When to see a doctor
Tailbone pain is almost never an emergency. However, people should seek emergency care if the pain is due to a sudden trauma and they experience:
- a loss of sensation
- extensive bruising
- changes in movement or coordination
- tingling in surrounding areas could mean the tailbone or a nearby structure is broken
People should see a doctor to rule out potentially serious medical issues if:
- tailbone pain does not improve after a week or two
- chronic pain improves but then returns
- home treatment makes the pain worse
- tailbone pain is accompanied by other unexplained symptoms
- a fever develops
To make a diagnosis, a doctor will undertake a comprehensive assessment that includes a complete medical history.
If pain in the tailbone does not improve after a few weeks, a person should consult a doctor.
The doctor may ask about:
- previous pregnancies and childbirth experiences
- a history of gastrointestinal problems
- any other muscle problems
Depending upon symptoms and medical history, some tests can evaluate the source of the pain. These include:
- a pelvic exam to assess the pelvic floor
- a rectal exam to determine whether a problem with these muscles is the culprit
- imaging tests, such as routine X-rays, magnetic resonance imaging (MRI) scans of the tailbone and spinal cord
- blood tests to rule out other causes, such as an infection or autoimmune condition
Treatment for tailbone pain usually focuses on managing symptoms. The most common strategies include:
- Physical therapy: The physical therapist may make recommendations for strengthening the surrounding muscles, supporting the pelvic floor, or moving and sitting in a way that is less likely to irritate the tailbone.
- Prescription pain medication: If symptoms are not responding to over-the-counter treatments, a doctor may prescribe opioids or other prescription painkillers.
- Surgery to address any structural problems: These may include pelvic floor prolapse or a herniated disc. Treatment may require removal of a portion of the coccyx.
- Injectable medications: Injecting a local anesthetic with or without a steroid can often alleviate pain. This may help with muscle tension while working with a physical therapist to address the underlying cause of the pain.
- Psychotherapy: This is a surprisingly effective treatment for chronic pain.

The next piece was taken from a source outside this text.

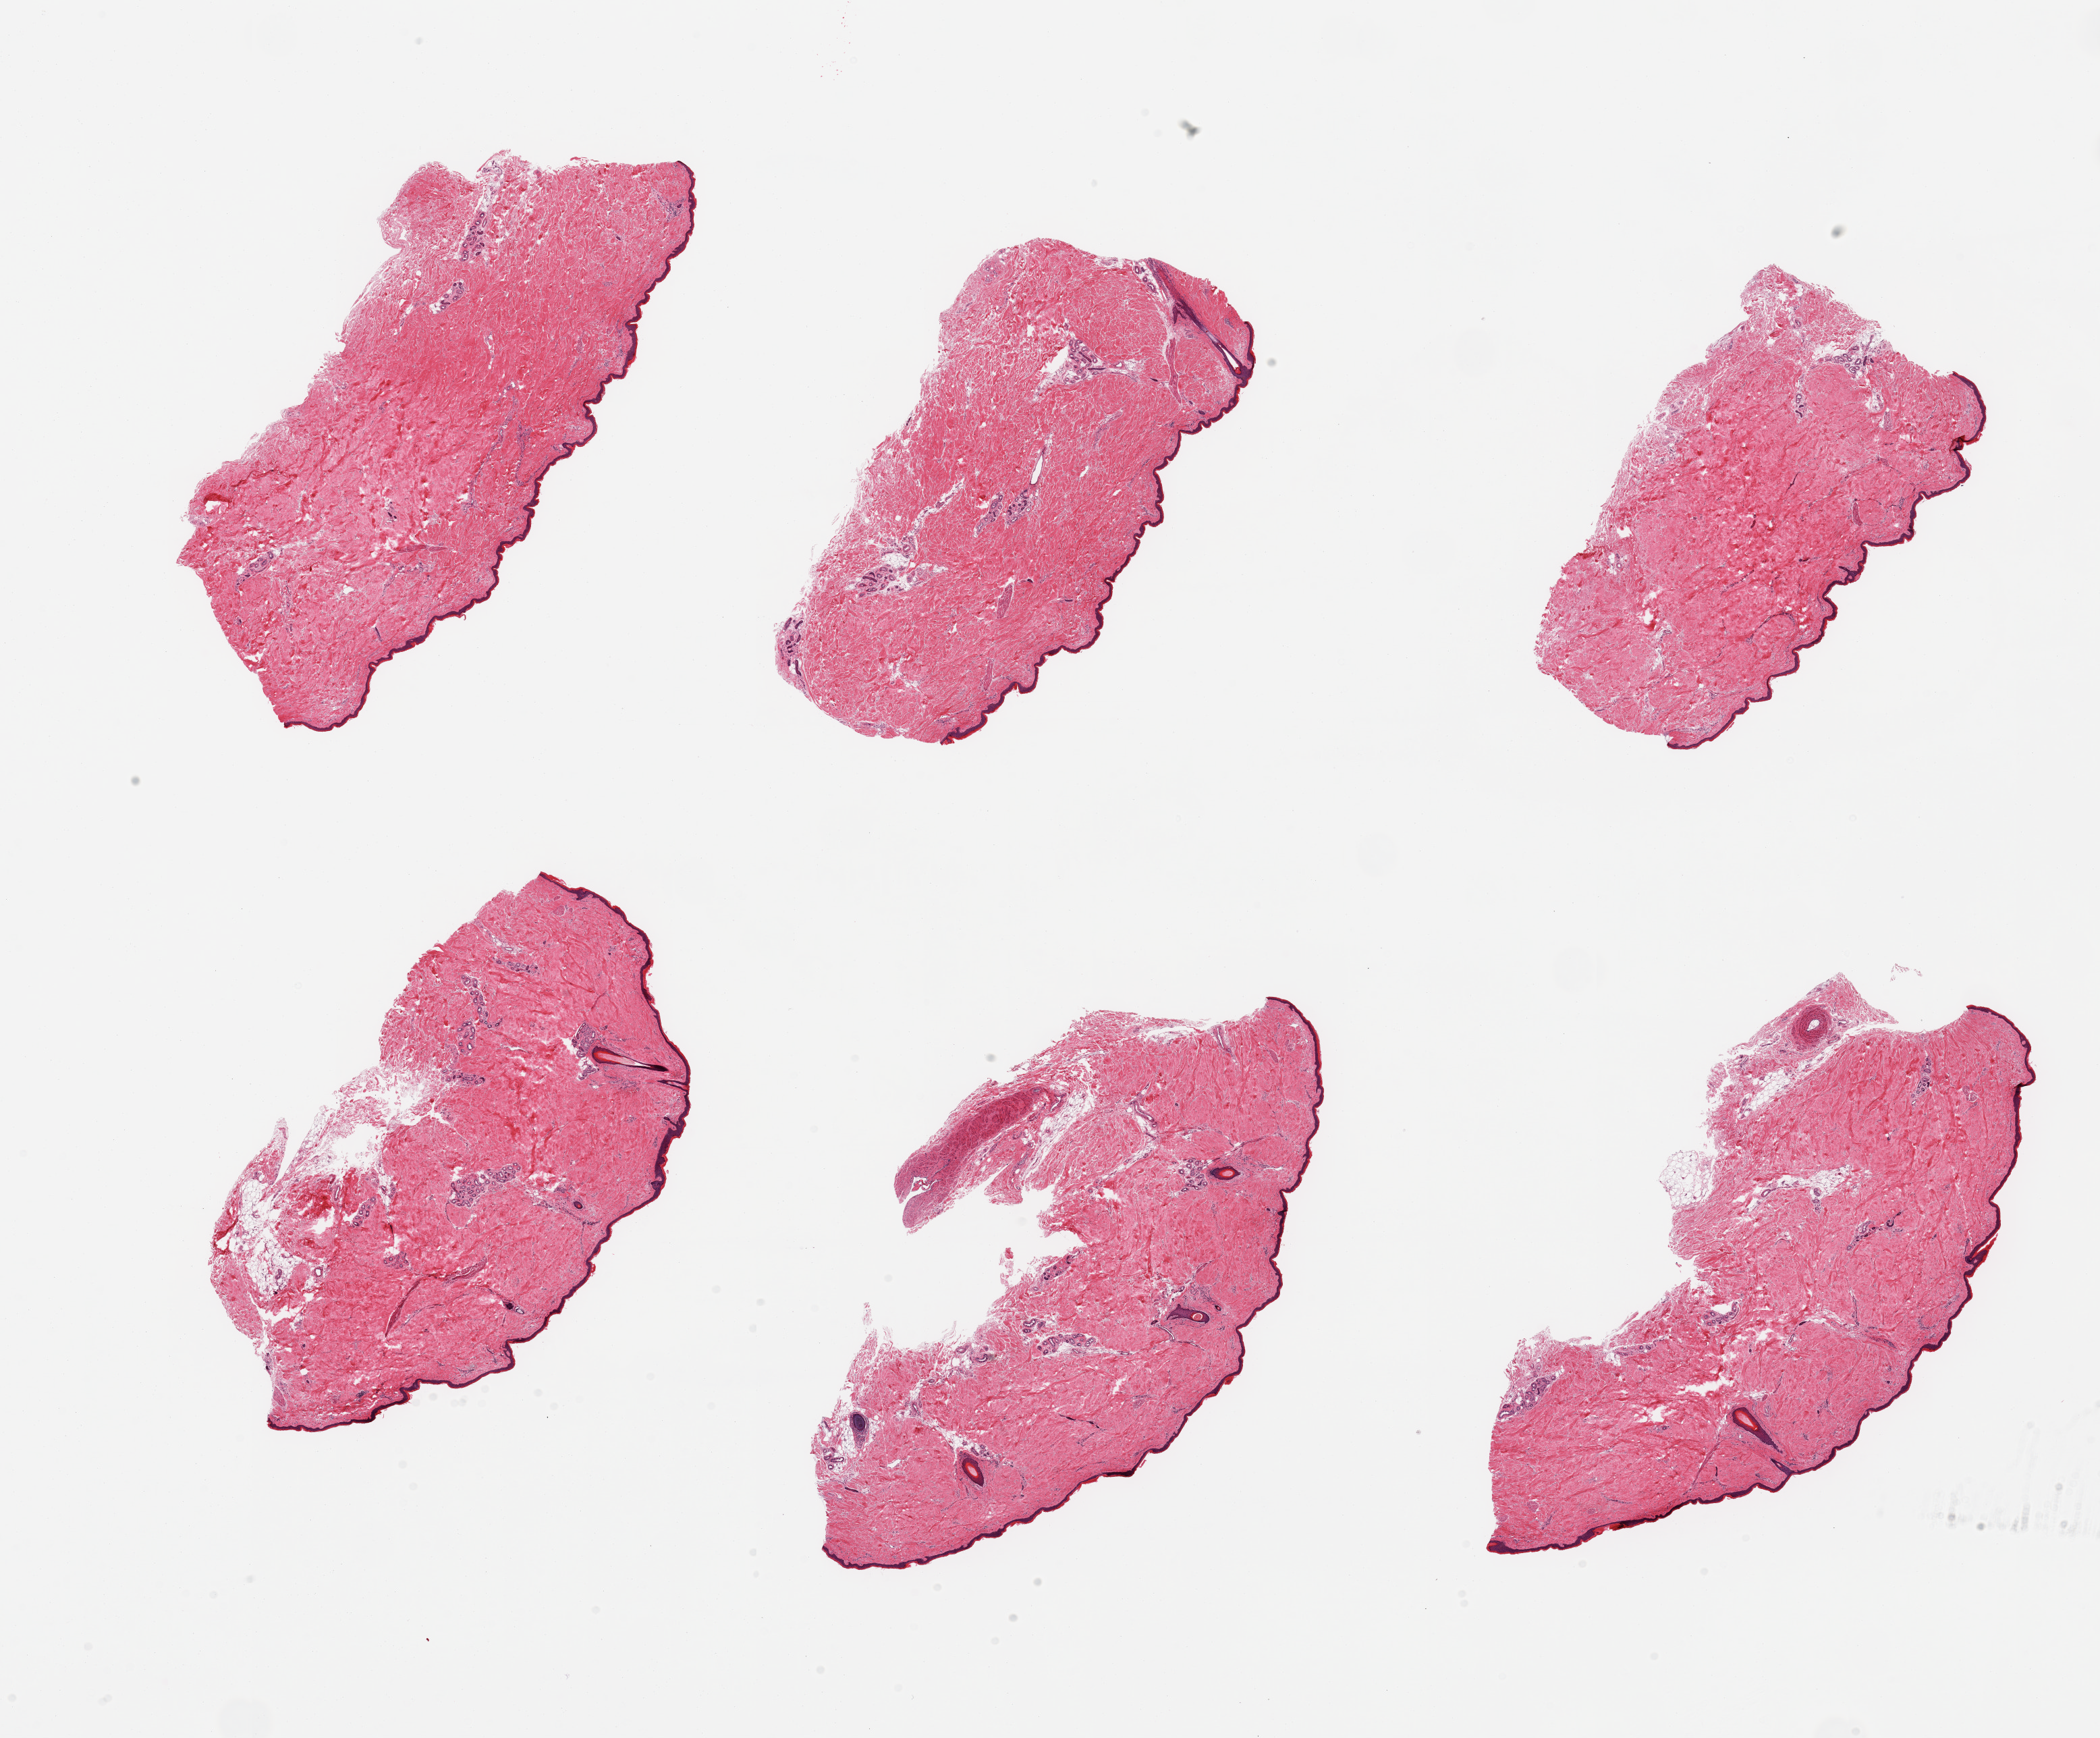
Whole-slide image, hematoxylin and eosin (H&E) stain — a low-resolution overview of the entire scanned area, about 24.6 x 20.4 mm (from a 20x scan); PAXgene-fixed paraffin-embedded (PFPE) section; sampled site (target tissue): skin of lower leg; tissue donor sample. Donor: male.
Reviewer comment on this tissue sample: 6 pieces, trace adherent dermal fat; squamous epithelium is ~30-40 microns.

Therapy can address psychological components of pain, help with pain tolerance, and tackle any barriers to healthy pain management, such as sedentary lifestyle.
- Treatment for underlying medical conditions: Coccyx pain caused by straining due to hemorrhoids, for instance, may improve with frequent sitz baths or surgery to correct the hemorrhoids.
Sometimes coccyx pain requires no treatment. Women who experience tailbone pain during pregnancy typically find that symptoms resolve within a few weeks of giving birth. Pain that is due to an injury may get better on its own, even without treatment.